• _Assigned task_
How many lines of the records hold the string "path"? Reply with the number alone.

• _Supplied information_
==============================

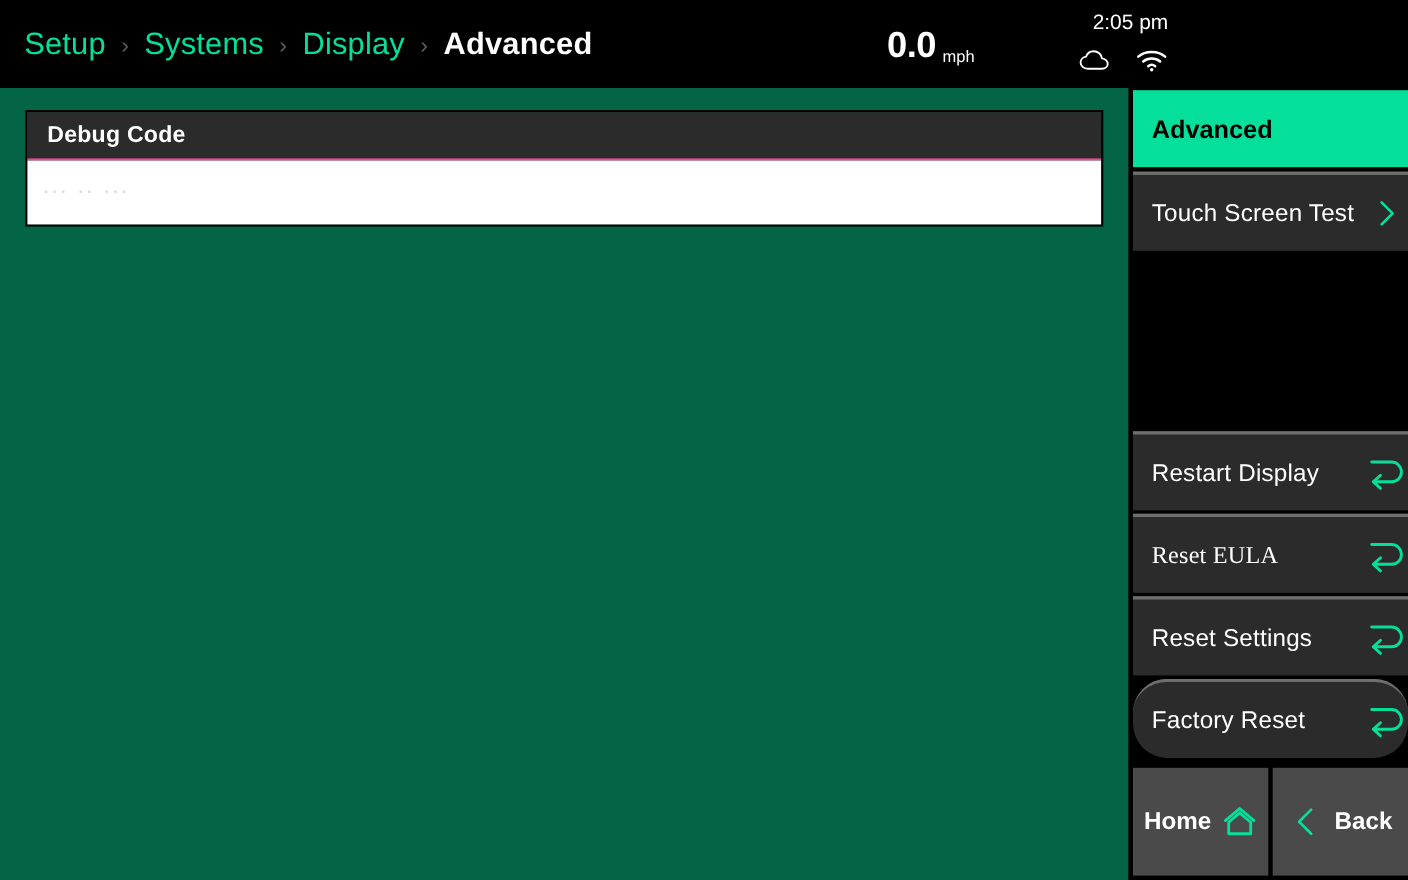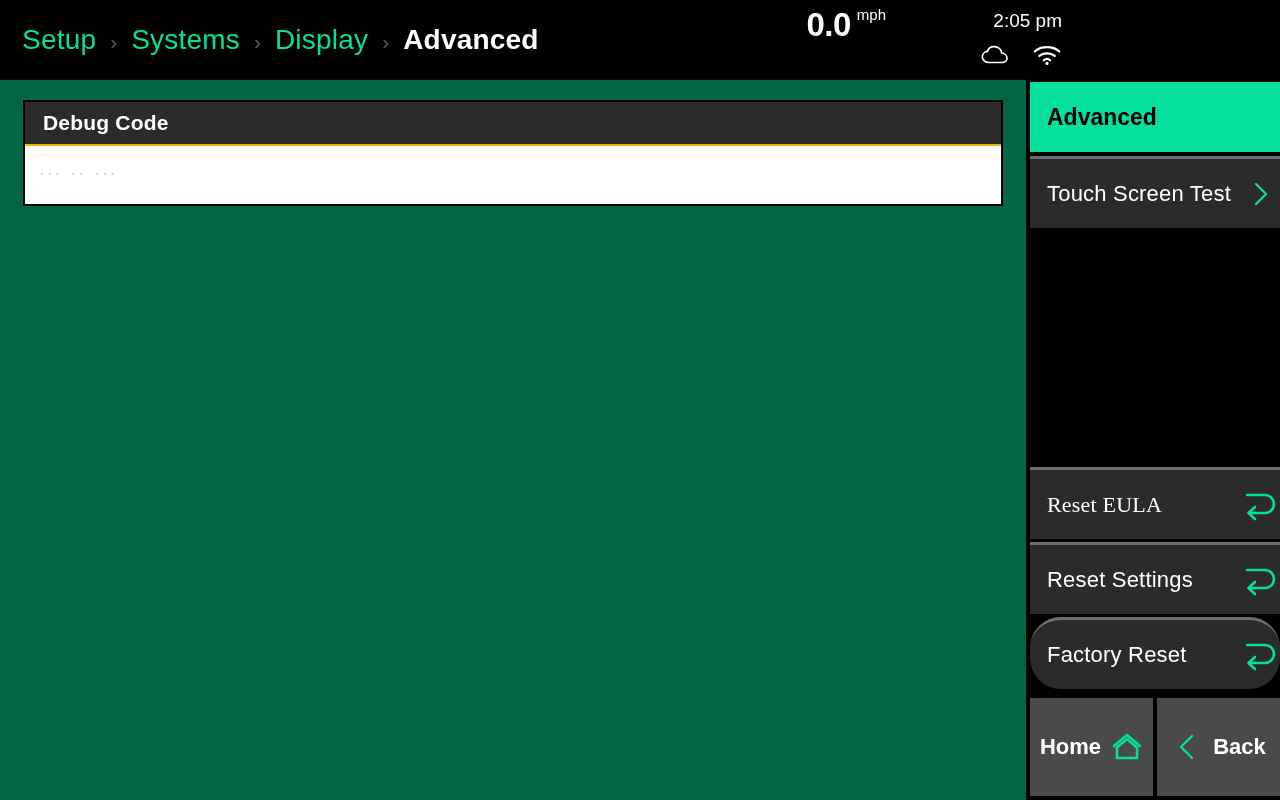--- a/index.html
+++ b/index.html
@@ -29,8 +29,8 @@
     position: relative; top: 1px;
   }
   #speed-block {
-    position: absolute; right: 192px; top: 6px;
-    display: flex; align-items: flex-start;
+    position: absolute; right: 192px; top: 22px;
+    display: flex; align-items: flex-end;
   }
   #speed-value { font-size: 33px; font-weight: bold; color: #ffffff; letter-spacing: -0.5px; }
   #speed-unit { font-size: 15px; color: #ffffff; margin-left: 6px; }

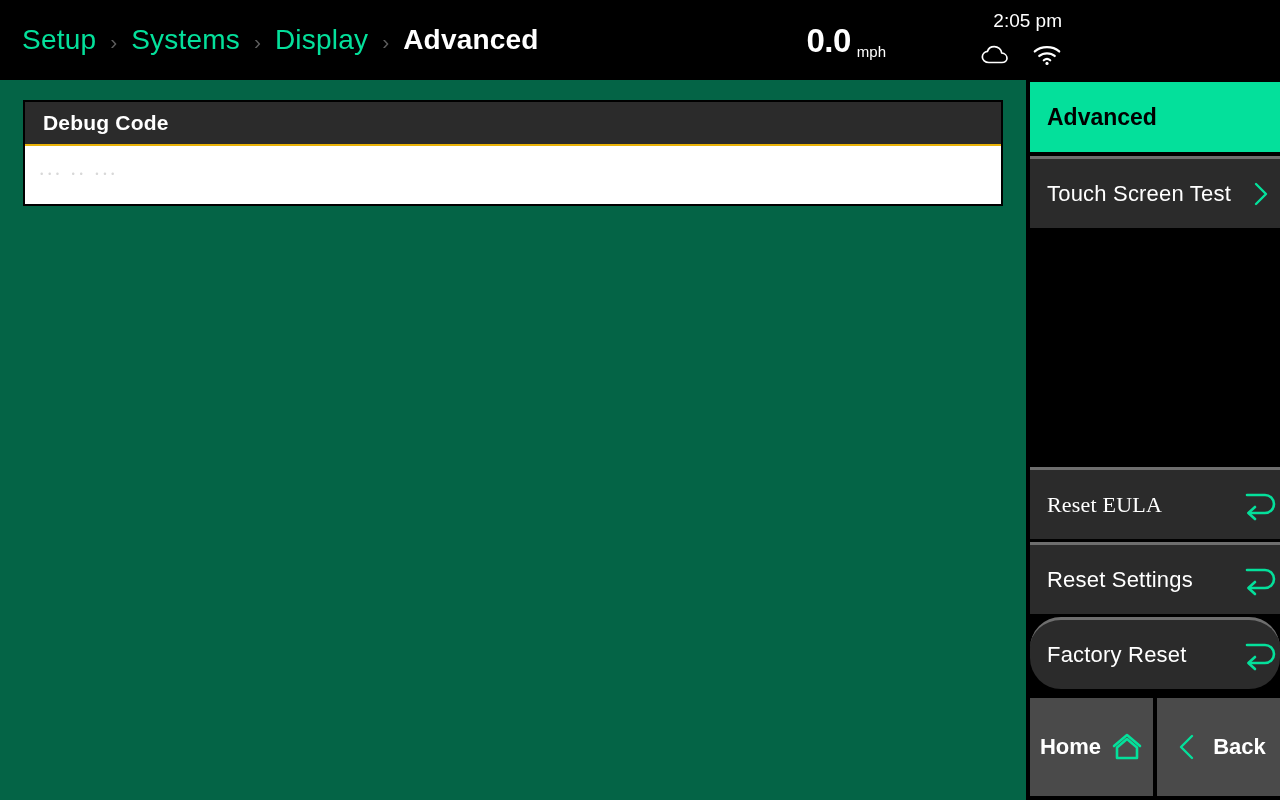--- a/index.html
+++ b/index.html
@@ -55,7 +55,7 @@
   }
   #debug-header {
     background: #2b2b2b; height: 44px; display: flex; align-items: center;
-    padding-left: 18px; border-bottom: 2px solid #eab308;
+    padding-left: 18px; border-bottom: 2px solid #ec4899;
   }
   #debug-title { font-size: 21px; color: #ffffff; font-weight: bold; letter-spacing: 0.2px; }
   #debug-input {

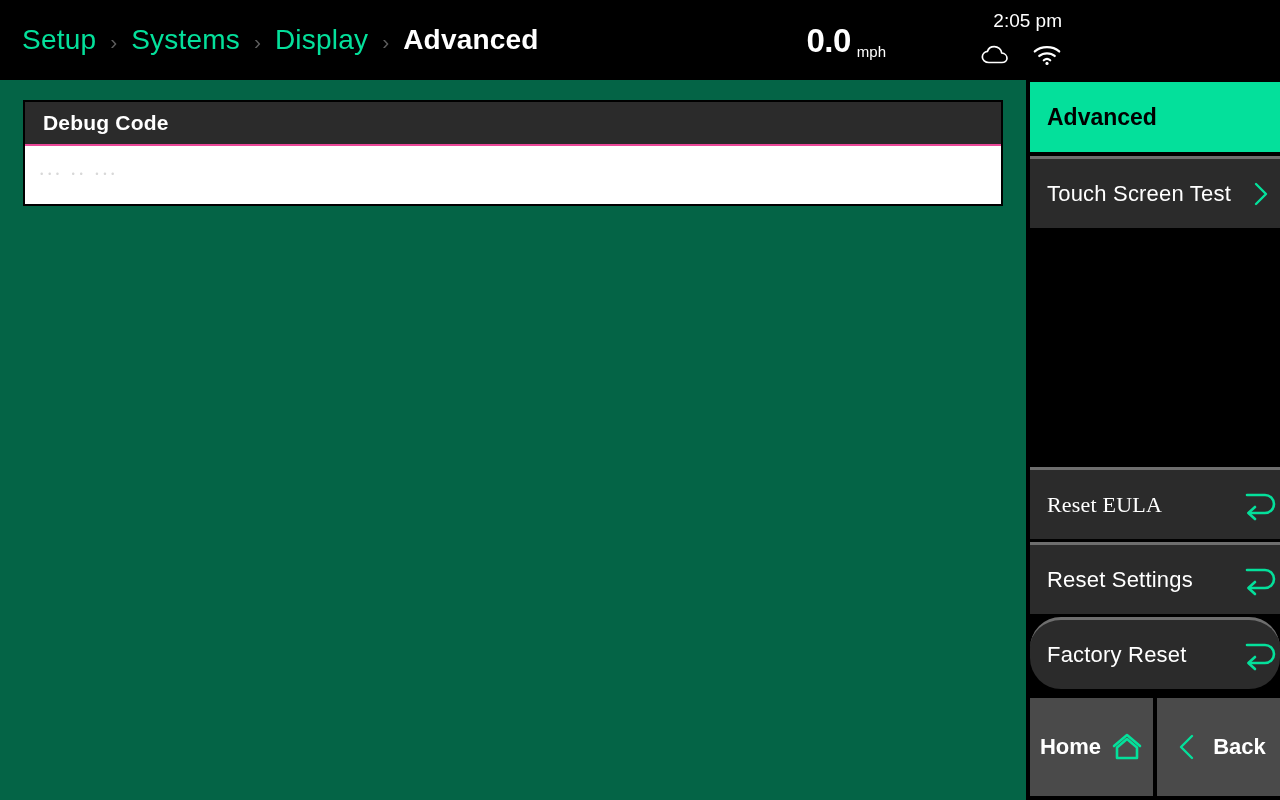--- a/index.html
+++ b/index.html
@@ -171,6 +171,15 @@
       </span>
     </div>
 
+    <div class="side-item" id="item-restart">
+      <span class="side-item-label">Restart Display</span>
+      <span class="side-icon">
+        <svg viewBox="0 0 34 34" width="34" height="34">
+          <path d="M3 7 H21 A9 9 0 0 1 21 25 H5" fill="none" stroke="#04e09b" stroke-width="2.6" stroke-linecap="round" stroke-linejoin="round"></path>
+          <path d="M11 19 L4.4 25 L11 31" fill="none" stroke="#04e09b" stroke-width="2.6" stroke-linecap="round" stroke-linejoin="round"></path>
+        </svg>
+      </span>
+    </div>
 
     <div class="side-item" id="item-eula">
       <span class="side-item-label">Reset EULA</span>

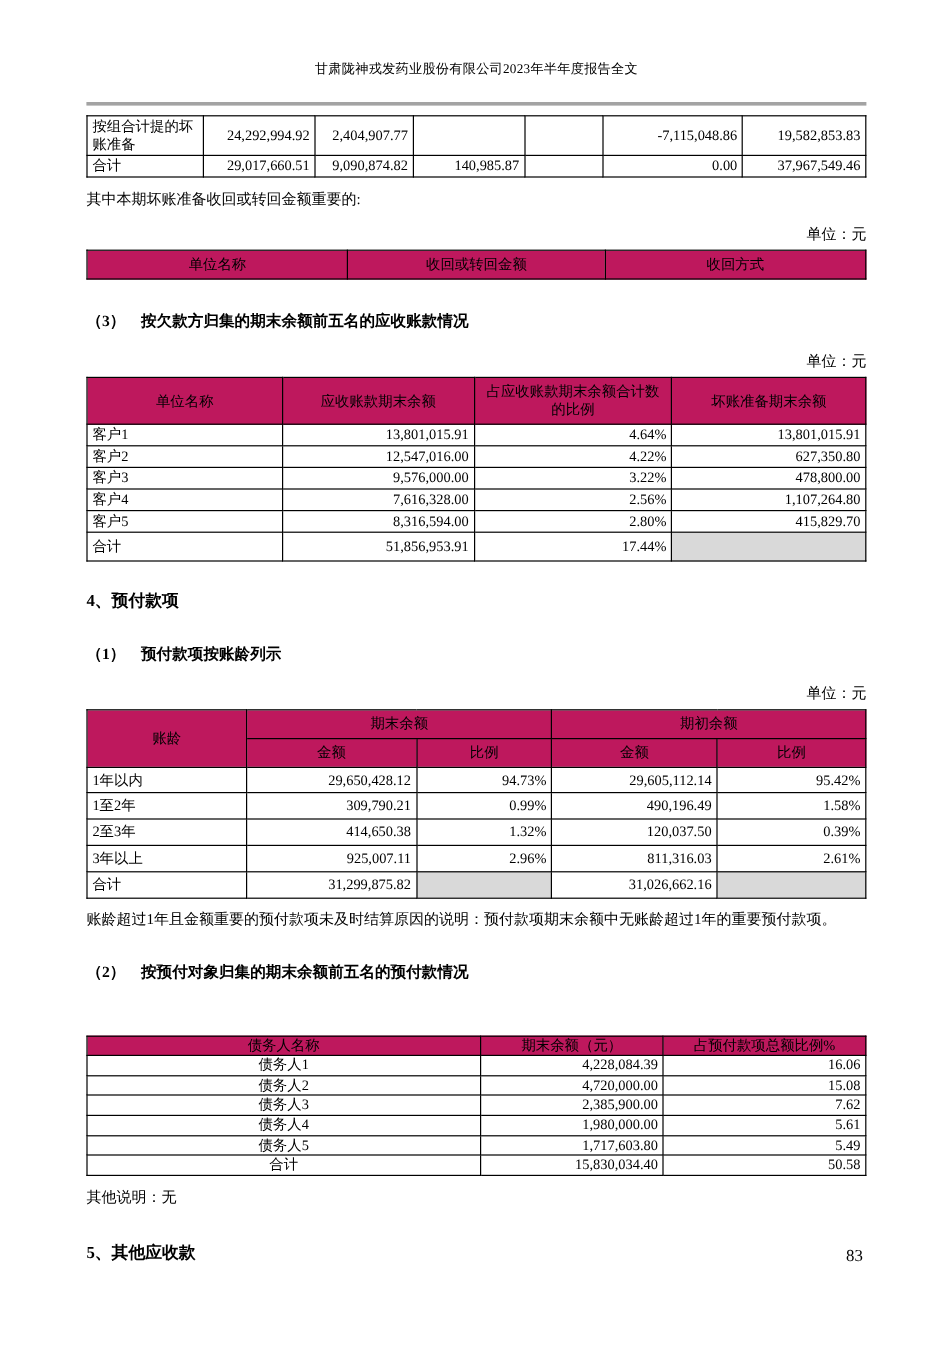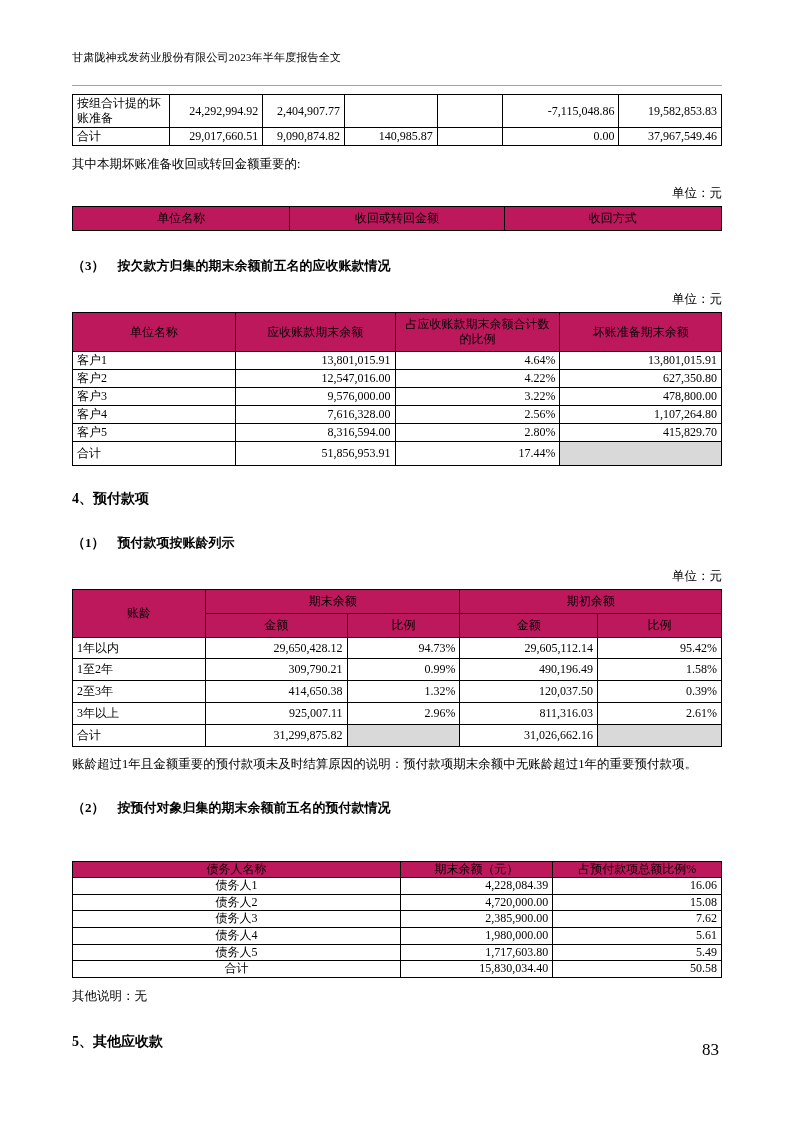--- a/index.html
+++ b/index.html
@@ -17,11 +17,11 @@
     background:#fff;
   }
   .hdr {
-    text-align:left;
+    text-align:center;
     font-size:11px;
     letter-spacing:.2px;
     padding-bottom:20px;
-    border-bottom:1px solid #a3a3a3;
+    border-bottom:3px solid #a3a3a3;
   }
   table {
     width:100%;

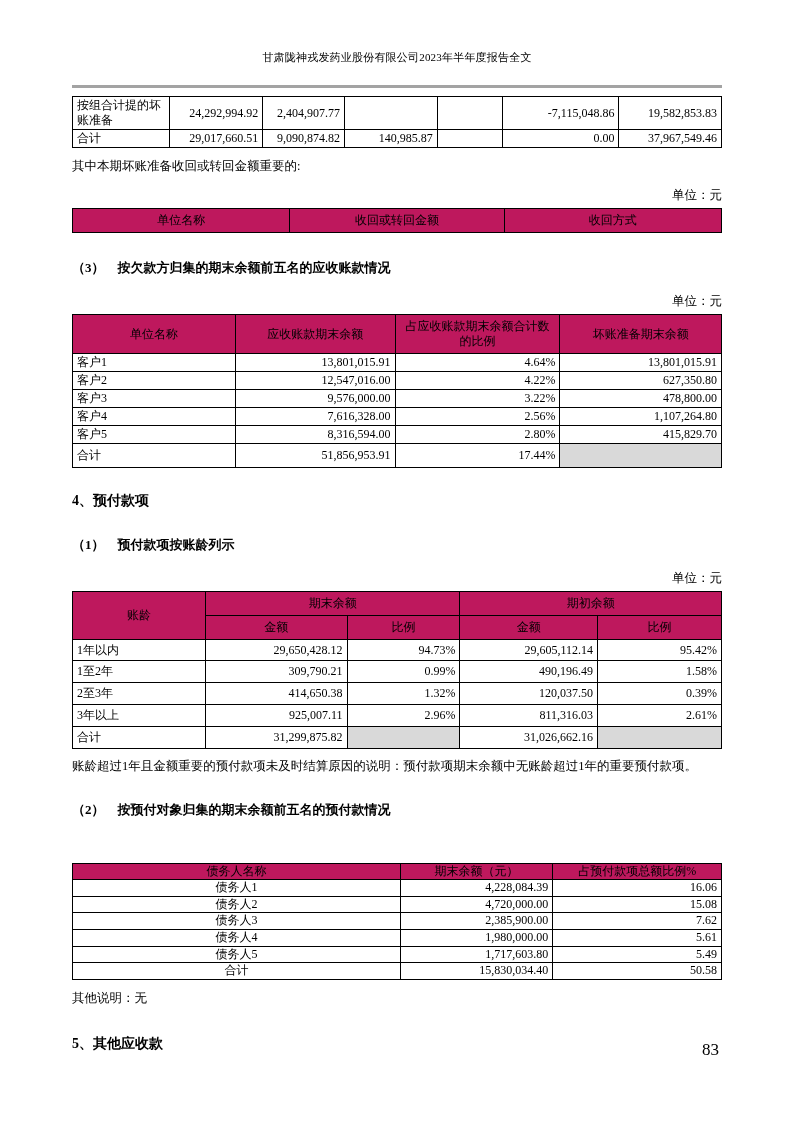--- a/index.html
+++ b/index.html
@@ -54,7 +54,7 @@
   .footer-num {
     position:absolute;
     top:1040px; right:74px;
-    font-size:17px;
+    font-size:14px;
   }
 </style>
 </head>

==============================

• _Exercise result_
2